The Law Court's decision in Robbins does not require a further showing in order to defeat the defendant's motion. The rationale for a narrow construction of the statute is to encourage the owner or occupier of land to make land available to the public without charge. The defendant's argument, therefore, that it is entitled to protection under the statute where there is evidence showing that it received payment 3 for the plaintiff's right to enter and use the campground is unfathomable. 4 Accordingly, I recommend that the defendant's motion for summary judgment be DENIED.

NOTICE

A party may file objections to those specified portions of a magistrate's report or proposed findings or recommended decisions entered pursuant to 28 U.S.C. § 636(b)(1)(B) for which de novo review by the district court is sought, together with a supporting memorandum, within ten (10) days after being served with a copy thereof. A responsive memorandum shall be filed within ten (10) days after the filing of the objection.
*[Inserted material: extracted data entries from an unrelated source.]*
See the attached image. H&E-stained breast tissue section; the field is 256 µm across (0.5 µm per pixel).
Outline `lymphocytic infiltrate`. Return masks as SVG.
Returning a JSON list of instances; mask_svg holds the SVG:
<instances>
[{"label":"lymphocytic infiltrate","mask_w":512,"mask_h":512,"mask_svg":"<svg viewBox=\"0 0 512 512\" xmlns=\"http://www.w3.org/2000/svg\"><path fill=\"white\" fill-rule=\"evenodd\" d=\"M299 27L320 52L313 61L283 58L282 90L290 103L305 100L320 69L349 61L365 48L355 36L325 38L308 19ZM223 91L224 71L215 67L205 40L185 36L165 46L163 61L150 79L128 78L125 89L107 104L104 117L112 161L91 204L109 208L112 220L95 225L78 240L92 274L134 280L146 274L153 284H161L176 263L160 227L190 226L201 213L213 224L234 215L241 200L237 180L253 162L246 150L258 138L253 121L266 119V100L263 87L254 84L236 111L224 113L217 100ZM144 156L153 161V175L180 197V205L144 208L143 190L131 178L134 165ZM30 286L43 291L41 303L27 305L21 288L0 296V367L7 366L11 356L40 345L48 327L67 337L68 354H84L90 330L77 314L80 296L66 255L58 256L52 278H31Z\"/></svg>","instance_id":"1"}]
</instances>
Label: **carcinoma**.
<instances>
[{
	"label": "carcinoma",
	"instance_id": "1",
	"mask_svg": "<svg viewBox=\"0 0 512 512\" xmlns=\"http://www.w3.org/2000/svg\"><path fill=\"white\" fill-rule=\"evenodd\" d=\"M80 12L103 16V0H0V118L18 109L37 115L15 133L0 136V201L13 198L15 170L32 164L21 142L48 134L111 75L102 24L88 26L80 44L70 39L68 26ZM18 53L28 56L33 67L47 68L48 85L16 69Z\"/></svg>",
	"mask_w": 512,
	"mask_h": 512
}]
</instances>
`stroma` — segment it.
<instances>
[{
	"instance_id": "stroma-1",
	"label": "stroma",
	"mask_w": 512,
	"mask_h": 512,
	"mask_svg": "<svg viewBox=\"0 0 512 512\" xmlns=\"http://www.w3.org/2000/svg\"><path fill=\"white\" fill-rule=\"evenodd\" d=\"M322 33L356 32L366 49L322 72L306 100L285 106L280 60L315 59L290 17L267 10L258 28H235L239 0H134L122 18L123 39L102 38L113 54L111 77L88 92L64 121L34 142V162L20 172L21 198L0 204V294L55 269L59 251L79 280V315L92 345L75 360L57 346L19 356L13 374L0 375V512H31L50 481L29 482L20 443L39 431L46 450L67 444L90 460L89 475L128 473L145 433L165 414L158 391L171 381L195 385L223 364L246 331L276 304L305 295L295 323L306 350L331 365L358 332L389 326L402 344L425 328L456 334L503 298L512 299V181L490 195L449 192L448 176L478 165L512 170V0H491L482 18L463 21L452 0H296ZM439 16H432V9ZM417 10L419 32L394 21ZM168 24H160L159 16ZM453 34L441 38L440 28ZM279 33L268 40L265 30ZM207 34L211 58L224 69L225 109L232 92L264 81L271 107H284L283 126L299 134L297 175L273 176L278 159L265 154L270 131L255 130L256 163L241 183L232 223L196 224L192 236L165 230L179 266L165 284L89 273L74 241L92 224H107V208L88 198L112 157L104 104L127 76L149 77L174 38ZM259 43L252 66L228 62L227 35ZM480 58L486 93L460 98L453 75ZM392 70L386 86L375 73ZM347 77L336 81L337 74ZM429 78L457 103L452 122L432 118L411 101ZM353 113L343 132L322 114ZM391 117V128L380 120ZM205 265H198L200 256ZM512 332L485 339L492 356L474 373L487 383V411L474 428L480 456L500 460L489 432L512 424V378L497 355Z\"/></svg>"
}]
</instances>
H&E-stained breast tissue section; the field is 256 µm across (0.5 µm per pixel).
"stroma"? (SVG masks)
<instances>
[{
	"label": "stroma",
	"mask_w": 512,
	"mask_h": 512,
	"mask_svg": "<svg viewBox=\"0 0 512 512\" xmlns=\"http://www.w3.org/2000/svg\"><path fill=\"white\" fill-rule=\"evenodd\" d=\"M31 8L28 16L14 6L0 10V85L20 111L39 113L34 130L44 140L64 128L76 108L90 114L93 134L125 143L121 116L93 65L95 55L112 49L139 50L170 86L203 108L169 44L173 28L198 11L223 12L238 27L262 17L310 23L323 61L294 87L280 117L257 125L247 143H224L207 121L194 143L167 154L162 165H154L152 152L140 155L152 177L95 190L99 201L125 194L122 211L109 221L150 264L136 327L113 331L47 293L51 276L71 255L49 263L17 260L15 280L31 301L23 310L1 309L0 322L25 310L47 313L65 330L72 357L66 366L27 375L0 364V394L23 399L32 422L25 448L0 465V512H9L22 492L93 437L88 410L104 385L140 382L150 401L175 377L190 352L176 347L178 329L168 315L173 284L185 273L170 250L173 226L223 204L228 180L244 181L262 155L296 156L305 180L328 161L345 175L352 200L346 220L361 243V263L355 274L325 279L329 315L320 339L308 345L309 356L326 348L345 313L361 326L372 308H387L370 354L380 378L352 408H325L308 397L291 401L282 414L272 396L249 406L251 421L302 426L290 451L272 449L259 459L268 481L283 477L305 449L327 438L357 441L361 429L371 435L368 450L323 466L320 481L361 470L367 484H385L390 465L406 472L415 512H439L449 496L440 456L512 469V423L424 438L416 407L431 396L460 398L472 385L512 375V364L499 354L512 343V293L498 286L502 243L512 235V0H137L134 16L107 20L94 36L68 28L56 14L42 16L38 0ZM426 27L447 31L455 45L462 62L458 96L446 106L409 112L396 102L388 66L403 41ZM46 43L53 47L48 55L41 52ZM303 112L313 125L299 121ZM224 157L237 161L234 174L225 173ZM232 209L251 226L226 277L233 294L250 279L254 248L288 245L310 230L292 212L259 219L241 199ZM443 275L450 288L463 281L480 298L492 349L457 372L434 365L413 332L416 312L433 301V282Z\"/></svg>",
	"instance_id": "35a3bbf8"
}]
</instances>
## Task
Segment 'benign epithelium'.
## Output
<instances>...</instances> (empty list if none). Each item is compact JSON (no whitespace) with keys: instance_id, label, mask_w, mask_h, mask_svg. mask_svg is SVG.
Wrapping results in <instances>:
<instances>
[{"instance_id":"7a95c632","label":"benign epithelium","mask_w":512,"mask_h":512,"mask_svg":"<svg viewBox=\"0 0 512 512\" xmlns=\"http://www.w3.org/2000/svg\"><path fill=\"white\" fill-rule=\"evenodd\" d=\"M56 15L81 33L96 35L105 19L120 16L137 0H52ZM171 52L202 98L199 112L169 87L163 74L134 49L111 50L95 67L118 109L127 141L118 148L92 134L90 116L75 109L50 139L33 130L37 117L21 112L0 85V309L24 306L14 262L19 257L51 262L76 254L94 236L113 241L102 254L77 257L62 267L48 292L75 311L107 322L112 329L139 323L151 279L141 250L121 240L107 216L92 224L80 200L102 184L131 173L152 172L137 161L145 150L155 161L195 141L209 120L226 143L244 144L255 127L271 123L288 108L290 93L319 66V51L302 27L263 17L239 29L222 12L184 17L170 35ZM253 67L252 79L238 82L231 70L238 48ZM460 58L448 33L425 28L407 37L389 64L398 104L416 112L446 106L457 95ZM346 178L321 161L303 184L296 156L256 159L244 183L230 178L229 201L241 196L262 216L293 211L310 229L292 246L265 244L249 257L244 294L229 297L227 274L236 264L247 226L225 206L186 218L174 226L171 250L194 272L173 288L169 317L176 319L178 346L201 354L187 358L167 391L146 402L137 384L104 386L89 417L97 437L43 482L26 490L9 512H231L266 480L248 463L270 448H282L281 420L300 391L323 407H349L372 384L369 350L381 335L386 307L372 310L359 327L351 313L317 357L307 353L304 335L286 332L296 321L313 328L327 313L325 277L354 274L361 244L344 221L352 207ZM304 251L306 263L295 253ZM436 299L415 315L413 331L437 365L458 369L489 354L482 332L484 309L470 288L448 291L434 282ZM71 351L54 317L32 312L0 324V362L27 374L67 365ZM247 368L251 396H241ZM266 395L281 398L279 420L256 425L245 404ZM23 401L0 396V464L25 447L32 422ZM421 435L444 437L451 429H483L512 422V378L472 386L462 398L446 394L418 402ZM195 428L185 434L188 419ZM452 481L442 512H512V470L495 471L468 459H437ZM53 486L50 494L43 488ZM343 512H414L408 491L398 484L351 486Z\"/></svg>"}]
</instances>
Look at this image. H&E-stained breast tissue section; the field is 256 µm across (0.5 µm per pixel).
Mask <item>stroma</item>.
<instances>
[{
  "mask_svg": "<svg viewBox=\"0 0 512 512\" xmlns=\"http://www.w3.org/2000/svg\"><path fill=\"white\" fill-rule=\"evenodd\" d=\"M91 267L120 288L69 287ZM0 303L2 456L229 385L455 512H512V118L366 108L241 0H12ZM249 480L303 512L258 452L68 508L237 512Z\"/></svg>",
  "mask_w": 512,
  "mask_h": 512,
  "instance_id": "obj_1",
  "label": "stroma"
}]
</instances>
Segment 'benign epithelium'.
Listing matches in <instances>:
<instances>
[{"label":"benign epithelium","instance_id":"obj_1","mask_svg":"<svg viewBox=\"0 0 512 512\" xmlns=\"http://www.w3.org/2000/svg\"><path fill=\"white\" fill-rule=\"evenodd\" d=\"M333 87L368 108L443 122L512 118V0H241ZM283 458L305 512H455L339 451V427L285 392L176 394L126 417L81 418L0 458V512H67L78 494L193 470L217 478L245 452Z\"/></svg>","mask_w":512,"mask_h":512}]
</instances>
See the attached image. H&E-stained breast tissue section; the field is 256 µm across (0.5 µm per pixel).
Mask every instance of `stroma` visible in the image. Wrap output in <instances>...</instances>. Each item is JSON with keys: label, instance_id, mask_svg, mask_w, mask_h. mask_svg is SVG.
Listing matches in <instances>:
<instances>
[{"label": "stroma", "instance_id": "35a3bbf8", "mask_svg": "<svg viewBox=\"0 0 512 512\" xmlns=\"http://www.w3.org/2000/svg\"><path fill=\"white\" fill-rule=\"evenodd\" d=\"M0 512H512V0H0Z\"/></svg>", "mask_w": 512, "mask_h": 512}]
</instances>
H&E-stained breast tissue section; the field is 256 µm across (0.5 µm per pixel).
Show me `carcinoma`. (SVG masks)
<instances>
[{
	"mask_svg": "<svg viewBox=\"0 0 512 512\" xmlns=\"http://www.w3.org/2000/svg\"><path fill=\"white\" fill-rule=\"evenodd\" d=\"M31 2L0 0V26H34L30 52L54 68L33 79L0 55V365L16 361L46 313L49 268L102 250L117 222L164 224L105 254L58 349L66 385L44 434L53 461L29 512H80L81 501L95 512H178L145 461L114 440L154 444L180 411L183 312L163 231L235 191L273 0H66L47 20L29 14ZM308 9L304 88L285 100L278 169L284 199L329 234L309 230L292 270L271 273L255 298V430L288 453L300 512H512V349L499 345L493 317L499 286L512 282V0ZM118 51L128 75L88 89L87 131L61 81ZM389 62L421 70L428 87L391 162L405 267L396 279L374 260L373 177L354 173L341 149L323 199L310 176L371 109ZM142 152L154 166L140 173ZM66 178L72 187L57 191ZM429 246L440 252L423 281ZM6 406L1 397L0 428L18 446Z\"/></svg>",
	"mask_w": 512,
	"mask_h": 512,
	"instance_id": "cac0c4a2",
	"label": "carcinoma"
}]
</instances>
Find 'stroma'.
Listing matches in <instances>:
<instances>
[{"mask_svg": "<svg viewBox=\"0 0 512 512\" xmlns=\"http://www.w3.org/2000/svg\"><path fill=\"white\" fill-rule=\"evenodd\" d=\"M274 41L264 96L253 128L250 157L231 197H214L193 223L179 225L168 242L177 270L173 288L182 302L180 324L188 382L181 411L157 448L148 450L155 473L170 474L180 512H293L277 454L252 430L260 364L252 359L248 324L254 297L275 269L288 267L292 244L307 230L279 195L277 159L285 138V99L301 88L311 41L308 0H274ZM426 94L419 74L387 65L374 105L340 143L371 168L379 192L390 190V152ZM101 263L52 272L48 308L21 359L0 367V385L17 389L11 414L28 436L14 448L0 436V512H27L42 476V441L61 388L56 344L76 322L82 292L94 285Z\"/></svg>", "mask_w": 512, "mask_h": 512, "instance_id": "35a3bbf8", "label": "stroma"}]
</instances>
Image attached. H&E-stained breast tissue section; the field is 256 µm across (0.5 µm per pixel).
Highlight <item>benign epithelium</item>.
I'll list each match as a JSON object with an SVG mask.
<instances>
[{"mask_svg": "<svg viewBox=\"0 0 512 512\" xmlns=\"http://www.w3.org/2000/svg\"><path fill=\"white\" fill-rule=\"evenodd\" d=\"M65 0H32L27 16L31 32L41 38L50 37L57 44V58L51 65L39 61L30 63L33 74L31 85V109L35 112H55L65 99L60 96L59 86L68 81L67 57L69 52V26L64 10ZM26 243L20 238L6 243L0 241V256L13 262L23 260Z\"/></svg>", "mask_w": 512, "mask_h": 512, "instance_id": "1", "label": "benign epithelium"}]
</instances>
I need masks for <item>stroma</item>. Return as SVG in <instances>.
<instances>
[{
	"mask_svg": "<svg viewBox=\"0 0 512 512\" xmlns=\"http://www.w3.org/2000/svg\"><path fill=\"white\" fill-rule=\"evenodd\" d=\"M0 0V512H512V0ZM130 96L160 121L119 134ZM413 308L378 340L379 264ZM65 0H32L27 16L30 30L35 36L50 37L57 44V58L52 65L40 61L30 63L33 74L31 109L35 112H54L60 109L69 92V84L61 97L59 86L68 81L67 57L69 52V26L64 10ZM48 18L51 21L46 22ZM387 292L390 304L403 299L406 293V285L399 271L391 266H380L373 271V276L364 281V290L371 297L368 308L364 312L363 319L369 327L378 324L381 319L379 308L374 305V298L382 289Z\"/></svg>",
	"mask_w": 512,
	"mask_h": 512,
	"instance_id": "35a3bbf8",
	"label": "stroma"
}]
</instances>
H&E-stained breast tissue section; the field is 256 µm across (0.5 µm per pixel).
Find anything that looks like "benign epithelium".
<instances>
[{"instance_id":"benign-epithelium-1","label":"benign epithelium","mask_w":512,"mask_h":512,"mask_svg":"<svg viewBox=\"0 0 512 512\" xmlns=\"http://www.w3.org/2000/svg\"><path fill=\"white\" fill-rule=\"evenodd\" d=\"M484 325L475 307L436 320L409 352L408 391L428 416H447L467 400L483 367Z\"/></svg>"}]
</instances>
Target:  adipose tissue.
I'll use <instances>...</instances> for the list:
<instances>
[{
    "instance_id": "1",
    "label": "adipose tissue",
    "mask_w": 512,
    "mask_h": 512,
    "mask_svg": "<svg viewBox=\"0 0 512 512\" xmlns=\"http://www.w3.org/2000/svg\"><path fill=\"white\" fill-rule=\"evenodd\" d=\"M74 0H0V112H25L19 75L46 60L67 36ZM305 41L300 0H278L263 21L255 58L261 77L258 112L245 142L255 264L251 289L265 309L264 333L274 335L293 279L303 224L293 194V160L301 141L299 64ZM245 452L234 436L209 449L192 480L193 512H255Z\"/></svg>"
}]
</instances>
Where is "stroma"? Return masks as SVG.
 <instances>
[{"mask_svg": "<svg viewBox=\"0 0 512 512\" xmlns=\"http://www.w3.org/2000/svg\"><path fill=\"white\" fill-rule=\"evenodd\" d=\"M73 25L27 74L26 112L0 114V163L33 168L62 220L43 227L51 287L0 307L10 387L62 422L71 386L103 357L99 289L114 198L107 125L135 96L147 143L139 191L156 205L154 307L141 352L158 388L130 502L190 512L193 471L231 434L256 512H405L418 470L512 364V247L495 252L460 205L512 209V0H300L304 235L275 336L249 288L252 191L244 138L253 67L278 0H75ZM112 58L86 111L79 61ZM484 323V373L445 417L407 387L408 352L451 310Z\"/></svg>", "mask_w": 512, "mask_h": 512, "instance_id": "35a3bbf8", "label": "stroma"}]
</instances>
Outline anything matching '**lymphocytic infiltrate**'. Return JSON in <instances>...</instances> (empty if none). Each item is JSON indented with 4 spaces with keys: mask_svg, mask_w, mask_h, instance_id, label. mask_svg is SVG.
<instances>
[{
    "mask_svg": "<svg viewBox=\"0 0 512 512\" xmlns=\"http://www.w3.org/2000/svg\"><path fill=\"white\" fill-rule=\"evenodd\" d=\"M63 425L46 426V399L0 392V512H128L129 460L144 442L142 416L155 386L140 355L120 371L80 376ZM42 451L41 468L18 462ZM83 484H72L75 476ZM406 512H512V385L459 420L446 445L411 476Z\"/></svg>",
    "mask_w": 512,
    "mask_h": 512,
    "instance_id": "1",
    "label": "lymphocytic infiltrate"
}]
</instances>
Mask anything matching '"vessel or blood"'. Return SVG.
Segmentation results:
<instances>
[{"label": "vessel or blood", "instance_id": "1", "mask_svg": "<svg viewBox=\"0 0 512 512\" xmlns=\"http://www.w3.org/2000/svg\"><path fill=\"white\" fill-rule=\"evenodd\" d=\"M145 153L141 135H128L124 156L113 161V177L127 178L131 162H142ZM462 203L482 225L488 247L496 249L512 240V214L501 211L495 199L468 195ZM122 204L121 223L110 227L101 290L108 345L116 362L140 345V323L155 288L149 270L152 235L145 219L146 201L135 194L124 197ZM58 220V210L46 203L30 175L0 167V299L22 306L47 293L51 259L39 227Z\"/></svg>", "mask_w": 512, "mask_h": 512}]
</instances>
Failure to file a timely objection shall constitute a waiver of the right to de novo review by the district court and to appeal the district court's order.

Dated at Portland, Maine this 28th day of February, 1990.

1. The statute's definition of recreational activities includes camping. 14 M.R.S.A. § 159-A(1)(B).

2. I note that the plaintiff's attachment to her statement of material facts of an uncertified excerpt of the deposition is not in strict compliance with Fed. R. Civ. P. 56(e) and Local Rule 16(g). These documents may be considered by the court, however, because they have not been challenged by the defendant. C. Wright, A. Miller & M. Kane, 10A Federal Practice and Procedure § 2722 at p. 60 (1983). Moreover, the other materials cited above are sufficient to raise a genuine issue of material fact.

3. I note that the defendant stops short of asserting that it did not actually receive payment for the plaintiff's right to use the campground.

4. The defendant also cites Garreans v. City of Omaha, 216 Neb. 487, 345 N.W.2d 309 (1984), and Garfield v. United States, 297 F. Supp. 891 (W.D. Wis. 1969), in support of its position. Neither of these cases, however, holds that the payment which the owner or occupier of land receives for a plaintiff's right to use the premises for recreational purposes must be personally paid by a plaintiff or come from his or her funds.